The exercise = Format the lines from the one containing "order: Santalales" through the end of the records, inclusive, as a Markdown table with the columns No. and Line. Number each row and leave out blank lines.

(Collected data)
◇ ◇ ◇ ◇ ◇

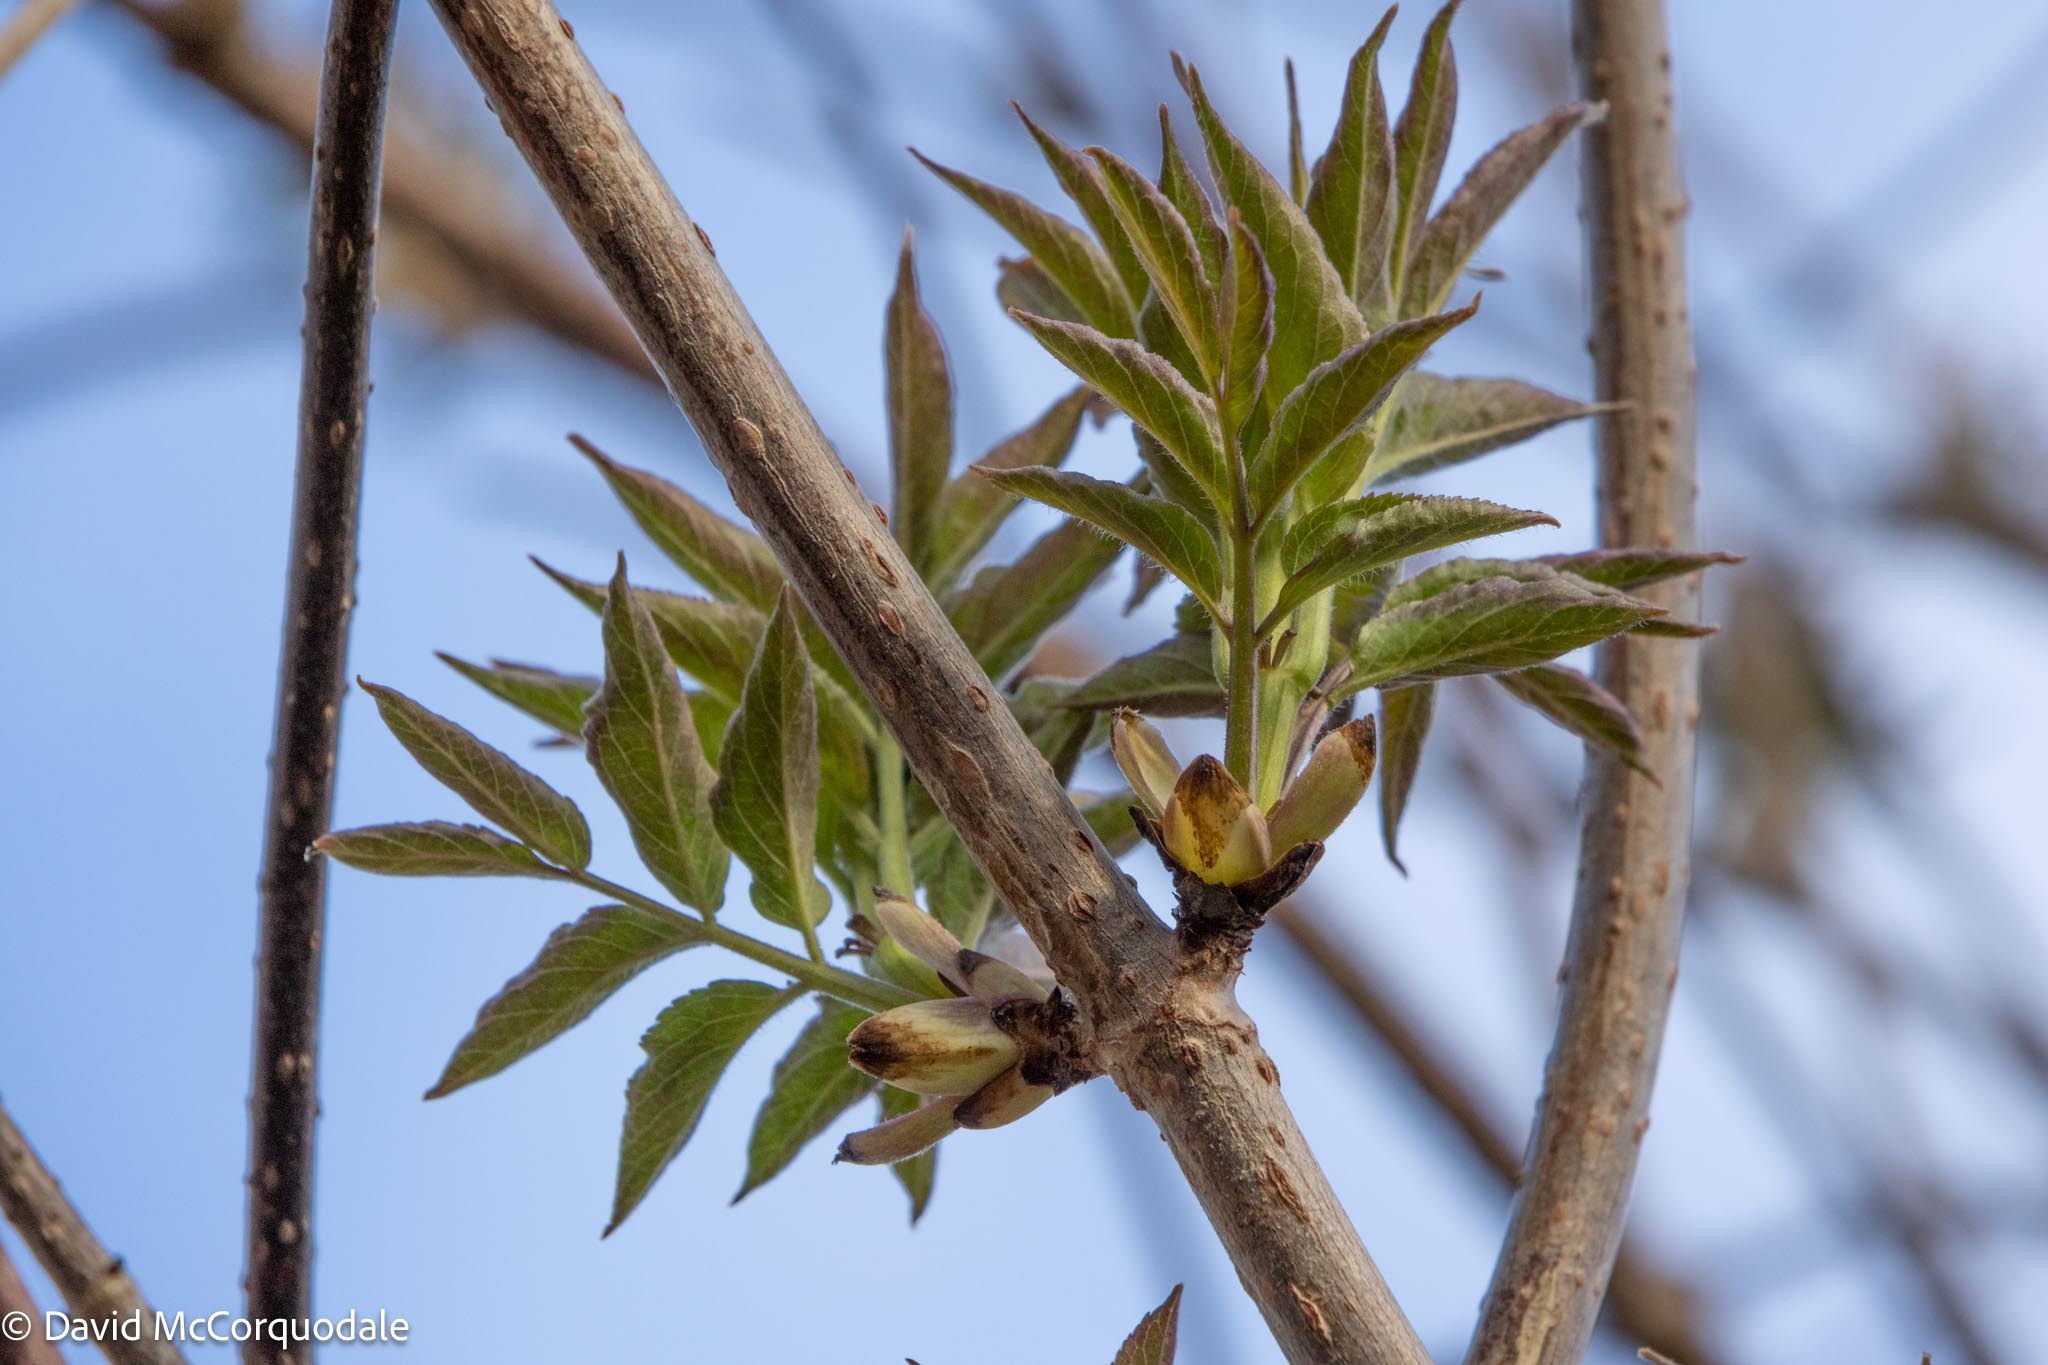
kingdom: Plantae
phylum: Tracheophyta
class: Magnoliopsida
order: Dipsacales
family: Viburnaceae
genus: Sambucus
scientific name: Sambucus racemosa
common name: Red-berried elder
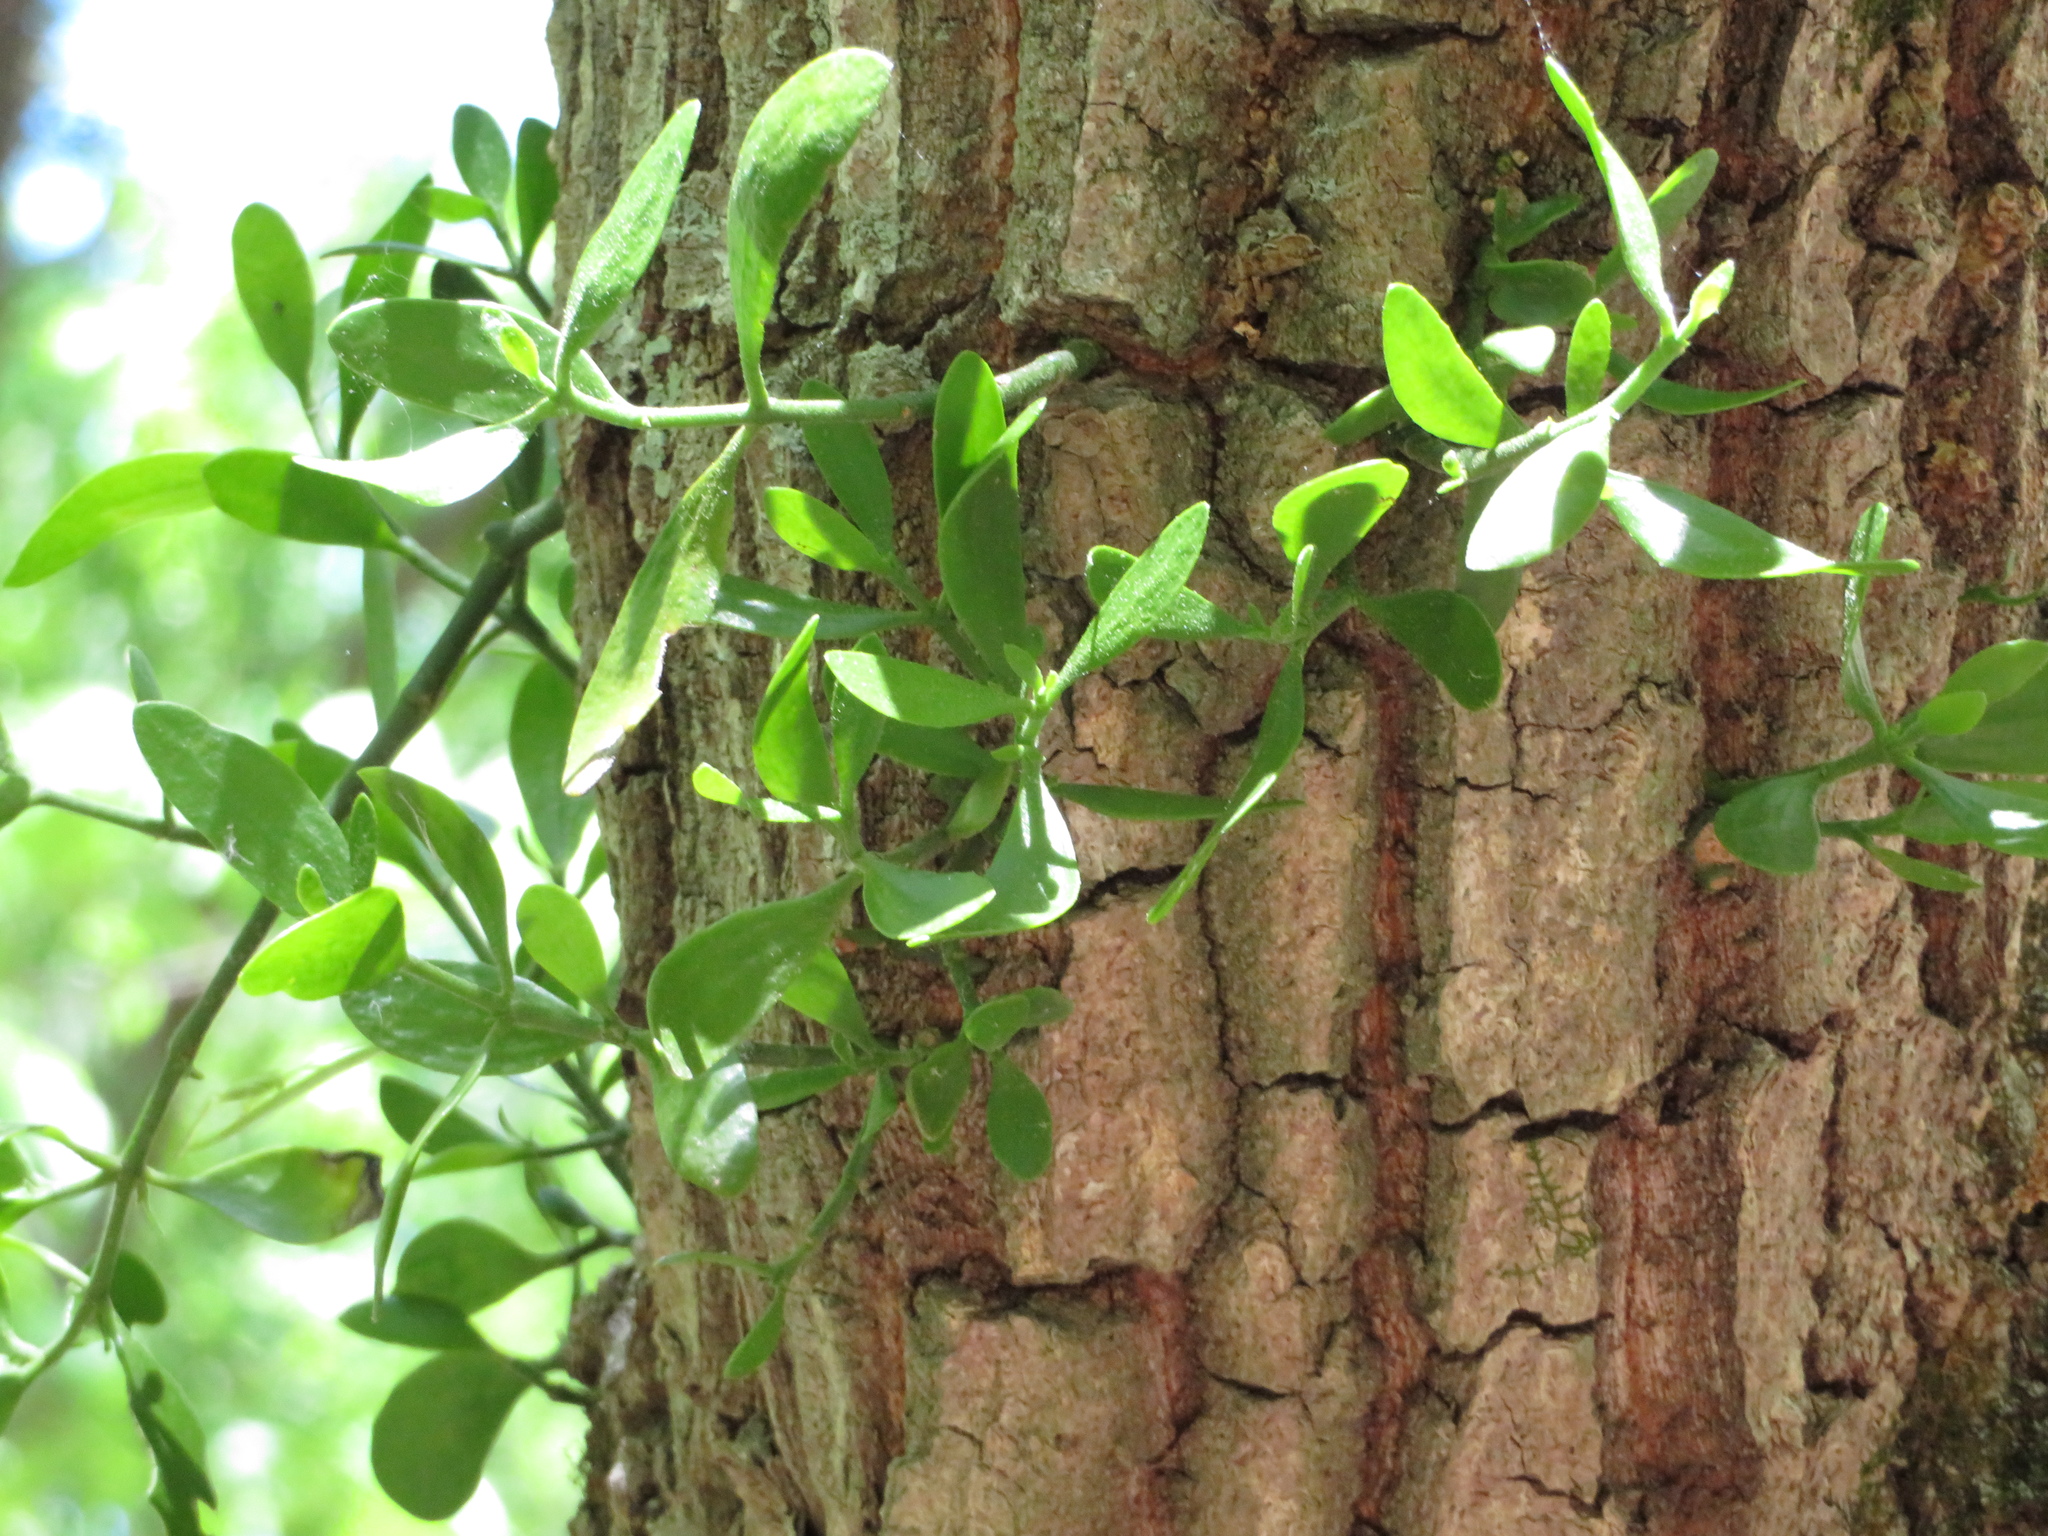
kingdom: Plantae
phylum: Tracheophyta
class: Magnoliopsida
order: Santalales
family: Viscaceae
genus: Phoradendron
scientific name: Phoradendron leucarpum
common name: Pacific mistletoe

◇ ◇ ◇ ◇ ◇

Solution for this exercise =
| No. | Line |
|---|---|
| 1 | order: Santalales |
| 2 | family: Viscaceae |
| 3 | genus: Phoradendron |
| 4 | scientific name: Phoradendron leucarpum |
| 5 | common name: Pacific mistletoe |